# TO DO
Exactly the lines from the one that contains "Comunicadores" through the end of the material below are to be output, the first and last included.

# WORKING DATA
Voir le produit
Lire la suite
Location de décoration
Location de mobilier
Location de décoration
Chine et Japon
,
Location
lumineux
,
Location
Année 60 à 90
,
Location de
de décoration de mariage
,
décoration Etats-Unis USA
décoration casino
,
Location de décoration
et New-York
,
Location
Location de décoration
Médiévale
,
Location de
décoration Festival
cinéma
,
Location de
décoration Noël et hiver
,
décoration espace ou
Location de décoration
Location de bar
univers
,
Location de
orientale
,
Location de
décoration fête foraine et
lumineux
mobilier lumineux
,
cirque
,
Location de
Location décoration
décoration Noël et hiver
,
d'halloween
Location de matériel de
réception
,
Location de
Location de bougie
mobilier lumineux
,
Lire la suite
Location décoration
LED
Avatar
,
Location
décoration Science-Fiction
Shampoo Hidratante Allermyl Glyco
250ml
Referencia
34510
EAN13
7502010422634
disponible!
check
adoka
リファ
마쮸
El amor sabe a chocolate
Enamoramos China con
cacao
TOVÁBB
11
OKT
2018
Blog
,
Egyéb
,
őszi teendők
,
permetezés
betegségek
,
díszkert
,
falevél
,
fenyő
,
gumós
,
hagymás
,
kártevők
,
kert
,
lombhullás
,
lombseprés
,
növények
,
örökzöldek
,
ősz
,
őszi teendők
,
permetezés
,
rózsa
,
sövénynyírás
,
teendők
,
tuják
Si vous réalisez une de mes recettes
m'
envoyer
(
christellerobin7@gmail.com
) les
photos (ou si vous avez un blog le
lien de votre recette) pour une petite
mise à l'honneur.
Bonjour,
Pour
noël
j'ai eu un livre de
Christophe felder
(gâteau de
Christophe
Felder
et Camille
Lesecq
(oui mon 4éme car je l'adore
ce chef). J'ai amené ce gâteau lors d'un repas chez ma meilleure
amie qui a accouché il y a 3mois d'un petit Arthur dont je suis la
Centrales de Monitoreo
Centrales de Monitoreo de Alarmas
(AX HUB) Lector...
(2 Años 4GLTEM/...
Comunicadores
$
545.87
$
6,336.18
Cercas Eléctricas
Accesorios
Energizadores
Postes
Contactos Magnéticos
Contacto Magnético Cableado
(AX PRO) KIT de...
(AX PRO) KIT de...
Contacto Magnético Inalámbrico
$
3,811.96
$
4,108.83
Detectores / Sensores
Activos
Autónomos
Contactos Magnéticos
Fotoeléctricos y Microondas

# SOLVED EXERCISE
Comunicadores
$
545.87
$
6,336.18
Cercas Eléctricas
Accesorios
Energizadores
Postes
Contactos Magnéticos
Contacto Magnético Cableado
(AX PRO) KIT de...
(AX PRO) KIT de...
Contacto Magnético Inalámbrico
$
3,811.96
$
4,108.83
Detectores / Sensores
Activos
Autónomos
Contactos Magnéticos
Fotoeléctricos y Microondas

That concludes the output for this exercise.